All the operational smarts needed to identify good data science projects exist in departments. You have to help these subject matter experts look at their business processes like a data scientist, but do so without talking in statistical terms. Remember the goal is to generate applications, not impart the finer workings of machine learning.

Richard Todd and Oliver Wise, formerly of NOLAlytics, developed a thoughtful approach. Their analytics typology uses a set of “recipes” that speak to common business problems. DataSF refined these typologies and created infographics and other visual collateral to help explain the project types.

Use a short application form to increase quantity and quality

If you do use an application process, keep it short to increase the number of submissions. At the same time, filling out 100-200 word descriptions of the following acts as a filter for uncommitted projects:

What the problem is
Why is it important
What would be the service change

Application forms of any length fail to solicit all the information we need to evaluate a project. It is best used as a tool to identify questions for a 30-minute follow-up meeting.

How to select projects

Once you receive your applications, we recommend having a follow up conversation with each one to make sure you understand the submission in order to properly evaluate it.

Screen projects against your criteria

Once we understand the project, we screen it against our selection criteria (which was communicated throughout the solicitation process):

Answerable or potentially answerable by data science
Level of impact
Alignment with mayoral priorities
Viable path towards service change
Appropriate project champion
Solvable within the cohort timeframe

This screening helps you identify which of the submissions is a viable project.

Score viable projects on complexity and value

Once you’ve screened the projects, you’ll want to score the viable ones. You have limited capacity, which means you are going have to make some hard choices between good projects. Even if you take on all the projects, scoring will help you plan timing and sequencing.

As a team, DataSF discusses and places each project on a 2×2 that plots projects by value and complexity. This helps us identify which combination of complex and simple projects can be accomplished in the cohort timeframe. It also helps us identify projects that we should avoid – mainly those that are high on complexity and low on value.
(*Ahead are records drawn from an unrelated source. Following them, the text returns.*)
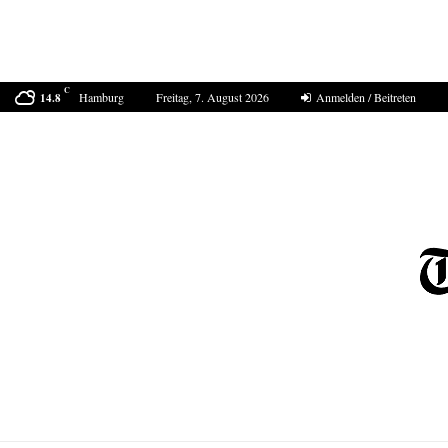
C
Hamburg
Freitag, 7. August 2026
Anmelden / Beitreten
14.8
Der Sommer 2040 in Europa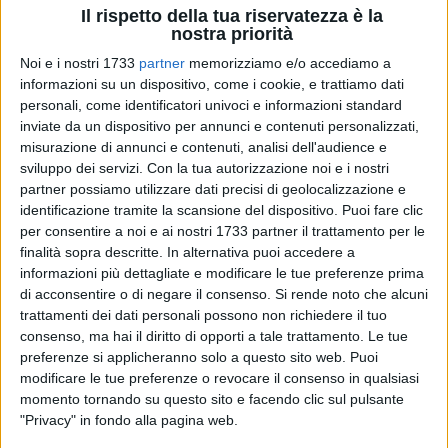
Il rispetto della tua riservatezza è la
nostra priorità
Noi e i nostri 1733
partner
memorizziamo e/o accediamo a
informazioni su un dispositivo, come i cookie, e trattiamo dati
16
personali, come identificatori univoci e informazioni standard
inviate da un dispositivo per annunci e contenuti personalizzati,
misurazione di annunci e contenuti, analisi dell'audience e
sviluppo dei servizi.
Con la tua autorizzazione noi e i nostri
Nella mattinata di domenica 16 novembre si è svolto presso
partner possiamo utilizzare dati precisi di geolocalizzazione e
il comitato elettorale di Tonia Spina, candidata per le
identificazione tramite la scansione del dispositivo. Puoi fare clic
Regionali 2025, l'incontro "Dall'Europa alla Puglia-Il dialogo
per consentire a noi e ai nostri 1733 partner il trattamento per le
verso l'inclusione". Durante la mattinata la candidata per
finalità sopra descritte. In alternativa puoi accedere a
Fratelli d'Italia ha dialogata assieme all'europarlamentare
informazioni più dettagliate e modificare le tue preferenze prima
Chiara Gemma di giovani e disabilità.
di acconsentire o di negare il consenso.
Si rende noto che alcuni
trattamenti dei dati personali possono non richiedere il tuo
consenso, ma hai il diritto di opporti a tale trattamento. Le tue
«Il tema della disabilità è un tema che io ho sempre
preferenze si applicheranno solo a questo sito web. Puoi
attenzionato e che merita l'attenzione della politica - ha
modificare le tue preferenze o revocare il consenso in qualsiasi
dichiarato Spina -.In questa giornata sono molti gli attori
momento tornando su questo sito e facendo clic sul pulsante
interessati a questo tema, che devono ascoltare dalla voce di
"Privacy" in fondo alla pagina web.
chi in Europa si occupa di disabilità, quali sono le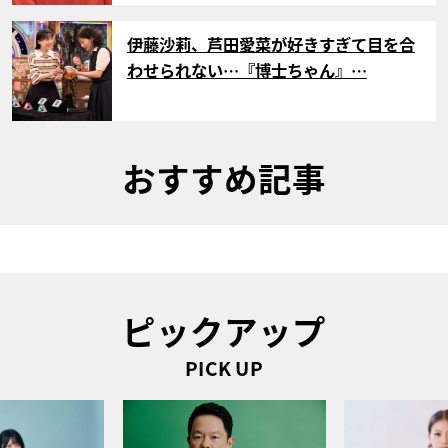
サムネイル
伊藤沙莉、芦田愛菜が好きすぎて目を合
わせられない…『博士ちゃん』…
おすすめ記事
ピックアップ
PICK UP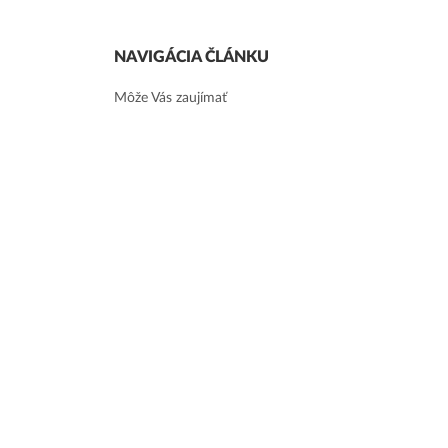
NAVIGÁCIA ČLÁNKU
Môže Vás zaujímať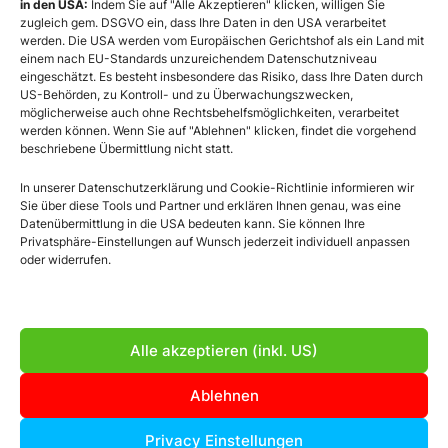
in den USA:
Indem Sie auf "Alle Akzeptieren" klicken, willigen Sie
zugleich gem. DSGVO ein, dass Ihre Daten in den USA verarbeitet
werden. Die USA werden vom Europäischen Gerichtshof als ein Land mit
KONTAKT
einem nach EU-Standards unzureichendem Datenschutzniveau
eingeschätzt. Es besteht insbesondere das Risiko, dass Ihre Daten durch
US-Behörden, zu Kontroll- und zu Überwachungszwecken,
Büro NÖ
: Wienerstraße 113a,
möglicherweise auch ohne Rechtsbehelfsmöglichkeiten, verarbeitet
3571 Gars am Kamp
werden können. Wenn Sie auf "Ablehnen" klicken, findet die vorgehend
beschriebene Übermittlung nicht statt.
Büro Wien
: Jochen-Rindt Str. 22/13/21,
In unserer Datenschutzerklärung und Cookie-Richtlinie informieren wir
1230 Wien
Sie über diese Tools und Partner und erklären Ihnen genau, was eine
+43 660 560 5984
Datenübermittlung in die USA bedeuten kann. Sie können Ihre
Privatsphäre-Einstellungen auf Wunsch jederzeit individuell anpassen
office@linomedia.at
oder widerrufen.
© 2026 linomedia
Alle akzeptieren (inkl. US)
Impressum
Ablehnen
AGB
Privacy Einstellungen
Datenschutzerklärung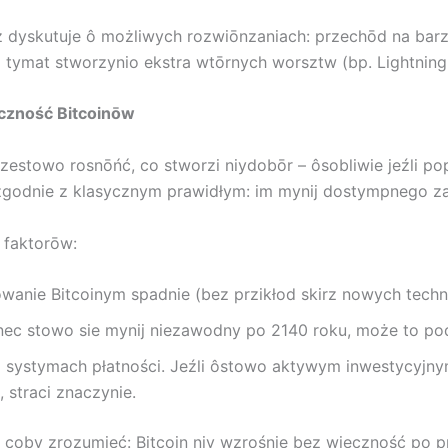
 dyskutuje ô ​​możliwych rozwiōnzaniach: przechōd na bar
 tymat stworzynio ekstra wtōrnych worsztw (bp. Lightning
eczność Bitcoinōw
estowo rosnōńć, co stworzi niydobōr – ôsobliwie jeźli pop
godnie z klasycznym prawidłym: im mynij dostympnego zas
 faktorōw:
owanie Bitcoinym spadnie (bez przikłod skirz nowych techn
nec stowo sie mynij niezawodny po 2140 roku, może to po
 systymach płatności. Jeźli ôstowo aktywym inwestycyjny
 straci znaczynie.
oby zrozumieć: Bitcoin niy wzrośnie bez wieczność po pros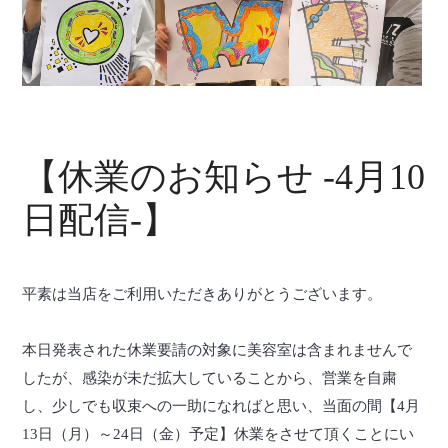
【休業のお知らせ -4月10
日配信-】
平素は当店をご利用いただきありがとうございます。
本日発表された休業要請の対象に美容室は含まれませんで
したが、感染が未だ拡大していることから、営業を自粛
し、少しでも収束への一助になればと思い、当面の間【4月
13日（月）～24日（金）予定】休業をさせて頂くことにい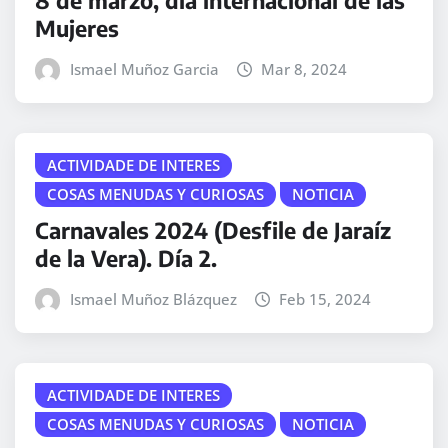
Mujeres
Ismael Muñoz Garcia
Mar 8, 2024
ACTIVIDADE DE INTERES
COSAS MENUDAS Y CURIOSAS
NOTICIA
Carnavales 2024 (Desfile de Jaraíz
de la Vera). Día 2.
Ismael Muñoz Blázquez
Feb 15, 2024
ACTIVIDADE DE INTERES
COSAS MENUDAS Y CURIOSAS
NOTICIA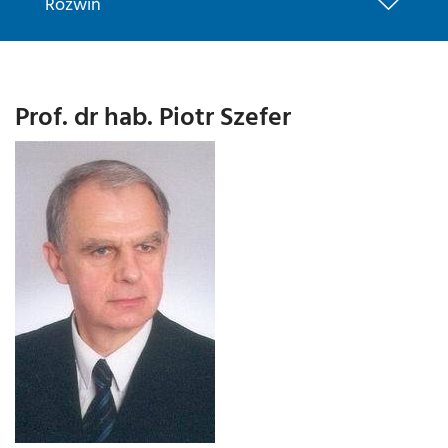
Rozwiń
Prof. dr hab. Piotr Szefer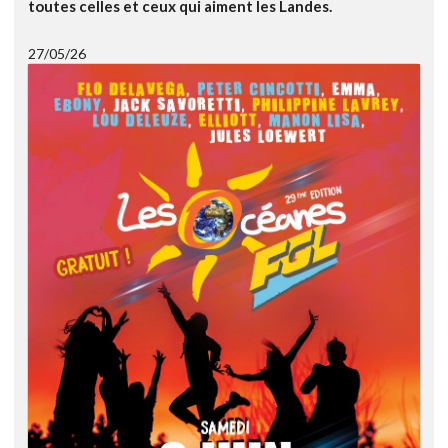
toutes celles et ceux qui aiment les Landes.
27/05/26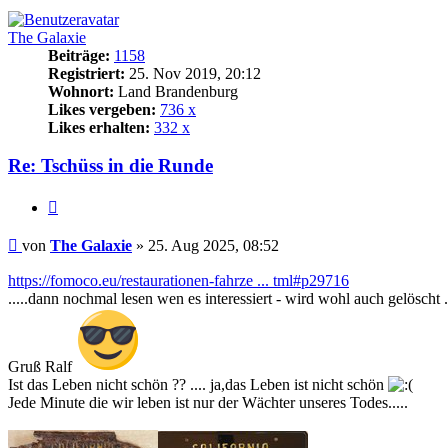
The Galaxie
Beiträge:
1158
Registriert:
25. Nov 2019, 20:12
Wohnort:
Land Brandenburg
Likes vergeben:
736 x
Likes erhalten:
332 x
Re: Tschüss in die Runde
Zitat
Beitrag
von
The Galaxie
»
25. Aug 2025, 08:52
https://fomoco.eu/restaurationen-fahrze ... tml#p29716
.....dann nochmal lesen wen es interessiert - wird wohl auch gelöscht .
Gruß Ralf
Ist das Leben nicht schön ?? .... ja,das Leben ist nicht schön
Jede Minute die wir leben ist nur der Wächter unseres Todes.....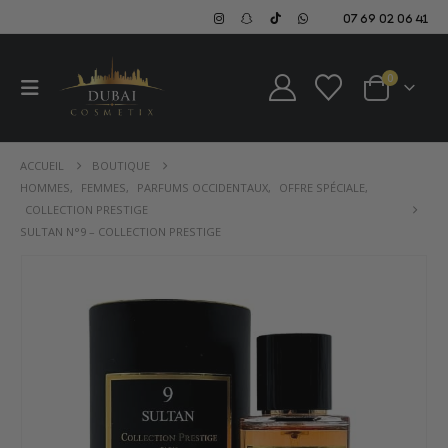
07 69 02 06 41
0
ACCUEIL
BOUTIQUE
HOMMES
,
FEMMES
,
PARFUMS OCCIDENTAUX
,
OFFRE SPÉCIALE
,
COLLECTION PRESTIGE
SULTAN N°9 – COLLECTION PRESTIGE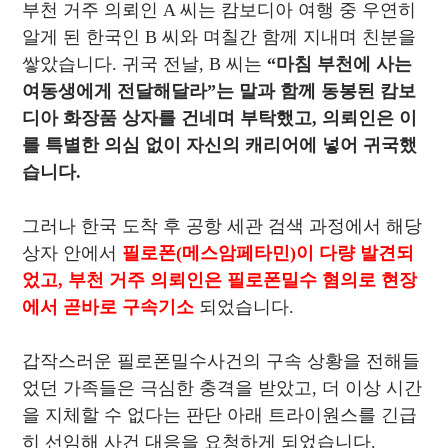
부천 거주 의뢰인 A 씨는 캄보디아 여행 중 우연히
알게 된 한국인 B 씨와 며칠간 함께 지내며 친분을
쌓았습니다. 귀국 전날, B 씨는
“마침 부천에 사는
여동생에게 전달해달라”는 말과 함께 동봉된 캄보
디아 화장품 상자를 건네며 부탁했고, 의뢰인은 이
를 특별한 의심 없이 자신의 캐리어에 넣어 귀국했
습니다.
그러나 한국 도착 후 공항 세관 검색 과정에서 해당
상자 안에서
필로폰(메스암페타민)이 다량 발견되
었고, 부천 거주 의뢰인은 필로폰밀수 혐의로 현장
에서 곧바로 구속기소
되었습니다.
갑작스러운 필로폰밀수사건의 구속 상황을 전해들
었던 가족들은 극심한 충격을 받았고, 더 이상 시간
을 지체할 수 없다는 판단 아래 트라이원스를 긴급
히 선임해 사건 대응을 요청하게 되었습니다.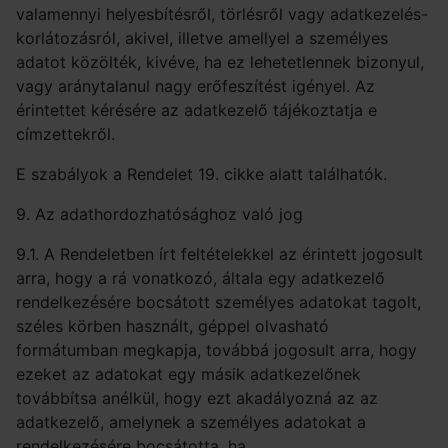
valamennyi helyesbítésről, törlésről vagy adatkezelés-
korlátozásról, akivel, illetve amellyel a személyes
adatot közölték, kivéve, ha ez lehetetlennek bizonyul,
vagy aránytalanul nagy erőfeszítést igényel. Az
érintettet kérésére az adatkezelő tájékoztatja e
címzettekről.
E szabályok a Rendelet 19. cikke alatt találhatók.
9. Az adathordozhatósághoz való jog
9.1. A Rendeletben írt feltételekkel az érintett jogosult
arra, hogy a rá vonatkozó, általa egy adatkezelő
rendelkezésére bocsátott személyes adatokat tagolt,
széles körben használt, géppel olvasható
formátumban megkapja, továbbá jogosult arra, hogy
ezeket az adatokat egy másik adatkezelőnek
továbbítsa anélkül, hogy ezt akadályozná az az
adatkezelő, amelynek a személyes adatokat a
rendelkezésére bocsátotta, ha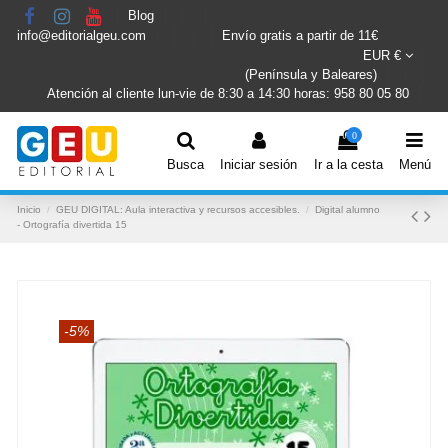
Blog
info@editorialgeu.com
Envío gratis a partir de 11€
EUR €
(Península y Baleares)
Atención al cliente lun-vie de 8:30 a 14:30 horas: 958 80 05 80
0
Busca
Iniciar sesión
Ir a la cesta
Menú
Inicio
GEU DIGITAL: Aula interactiva y recursos accesibles.
Digital alumno
- Ortografía divertida 15
-5%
Scoring projects using this 2×2 matrix helps ensure we have a mix of small, medium and large projects, all of medium to high value.

Provide gentle off ramps

Remember the user. At this point, departments have dedicated time to submitting their idea and some have even met with you to discuss their application in detail. In the relationship-heavy world you operate in, an impersonal “thanks but no thanks” email is not going to cut it.

You want to leave a positive impression that will encourage future submissions. At DataSF, we employ ‘gentle off ramps.’ If a project is not ripe for data science, we try to identify another option from our (or a partner’s) suite of services. This is often our automation services via the open data portal, attending a data academy class or dashboarding help. It doesn’t matter that some don’t follow up — what’s important is that we offered.